Performance is pretty fast when dropping a table- even a very large one. So here is what I would do. Script out your table complete with indexes from Management Studio. Edit the script and run it to create a copy of your table. Call it table2. Do a select insert to park the data you want to retain into the new table2. Rename the old table, say tableOld. Rename table2 with the original name. Wait. If no one screams at you drop table2. There is some risk. 1) Check if there are triggers or constraints defined on the original table.
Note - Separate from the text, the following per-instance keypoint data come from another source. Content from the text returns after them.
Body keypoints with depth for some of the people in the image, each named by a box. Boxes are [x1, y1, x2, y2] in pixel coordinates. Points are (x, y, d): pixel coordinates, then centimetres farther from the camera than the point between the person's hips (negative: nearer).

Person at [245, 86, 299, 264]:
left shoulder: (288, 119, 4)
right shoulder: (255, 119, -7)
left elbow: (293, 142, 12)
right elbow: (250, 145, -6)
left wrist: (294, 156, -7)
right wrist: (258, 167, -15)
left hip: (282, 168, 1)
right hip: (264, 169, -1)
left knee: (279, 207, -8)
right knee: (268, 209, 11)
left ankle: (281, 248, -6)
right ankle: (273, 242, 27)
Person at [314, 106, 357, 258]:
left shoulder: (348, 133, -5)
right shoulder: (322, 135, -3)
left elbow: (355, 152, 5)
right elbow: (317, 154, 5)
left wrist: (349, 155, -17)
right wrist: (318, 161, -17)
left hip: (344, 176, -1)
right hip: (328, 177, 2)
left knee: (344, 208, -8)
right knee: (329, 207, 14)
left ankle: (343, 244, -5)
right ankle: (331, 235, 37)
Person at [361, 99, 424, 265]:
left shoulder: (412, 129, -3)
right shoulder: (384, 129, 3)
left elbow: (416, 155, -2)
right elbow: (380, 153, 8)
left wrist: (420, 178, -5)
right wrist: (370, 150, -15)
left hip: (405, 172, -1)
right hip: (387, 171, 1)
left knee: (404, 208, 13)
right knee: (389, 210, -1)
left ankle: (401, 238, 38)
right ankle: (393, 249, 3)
They may not get included in the script generated by management studio. 2) if original table has identity fields you may have to turn on identity_insert before inserting into the new table.

BishopOfNairobi
A: 

I came up with the following T-SQL script which gets an arbitrary amount of recent data.

IF EXISTS(SELECT name FROM sys.tables WHERE name = 'tmp_xxx_tblGPSVehicleInfoLog')
BEGIN
    PRINT 'Dropping temp table tmp_xxx_tblGPSVehicleInfoLog'
    DROP TABLE tmp_xxx_tblGPSVehicleInfoLog
END
GO

PRINT 'Creating temp table tmp_xxx_tblGPSVehicleInfoLog'
CREATE TABLE [dbo].[tmp_xxx_tblGPSVehicleInfoLog](
    [GPSVehicleInfoLogId] [uniqueidentifier] NOT NULL,
    [GPSVehicleInfoId] [uniqueidentifier] NULL,
    [Longitude] [float] NULL,
    [Latitude] [float] NULL,
    [GroundSpeed] [float] NULL,
    [Altitude] [float] NULL,
    [Heading] [float] NULL,
    [GPSDeviceTimeStamp] [datetime] NULL,
    [Milliseconds] [float] NULL,
    [DistanceNext] [float] NULL,
    [UpdateDate] [datetime] NULL,
    [Stopped] [nvarchar](1) NULL,
    [StopTime] [datetime] NULL,
    [StartTime] [datetime] NULL,
    [TimeStopped] [nvarchar](100) NULL
) ON [PRIMARY]
GO

PRINT 'Inserting data from tblGPSVehicleInfoLog to tmp_xxx_tblGPSVehicleInfoLog'
SELECT * INTO tmp_xxx_tblGPSVehicleInfoLog 
FROM tblGPSVehicleInfoLog 
WHERE tblGPSVehicleInfoLog.UpdateDate between '03/30/2009 23:59:59' and '05/19/2009  00:00:00'
GO

PRINT 'Truncating table tblGPSVehicleInfoLog'
TRUNCATE TABLE tblGPSVehicleInfoLog
GO

PRINT 'Inserting data from tmp_xxx_tblGPSVehicleInfoLog to tblGPSVehicleInfoLog'
INSERT INTO tblGPSVehicleInfoLog 
SELECT * FROM tmp_xxx_tblGPSVehicleInfoLog 
GO
Ron Skufca
A: 

To keep the transaction log from growing out of control, modify it in the following way:

DECLARE @i INT
SET @i = 1
SET ROWCOUNT 10000

WHILE @i > 0
BEGIN
    BEGIN TRAN
        DELETE TOP 1000 FROM dbo.SuperBigTable
     WHERE RowDate < '2009-01-01'
    COMMIT
    SELECT @i = @@ROWCOUNT
END
SET ROWCOUNT 0

And here is a version using the preferred TOP syntax for SQL 2005 and 2008:

DECLARE @i INT
SET @i = 1

WHILE @i > 0
BEGIN
    BEGIN TRAN
        DELETE TOP 1000 FROM dbo.SuperBigTable
     WHERE RowDate < '2009-01-01'
    COMMIT
    SELECT @i = @@ROWCOUNT
END
BradC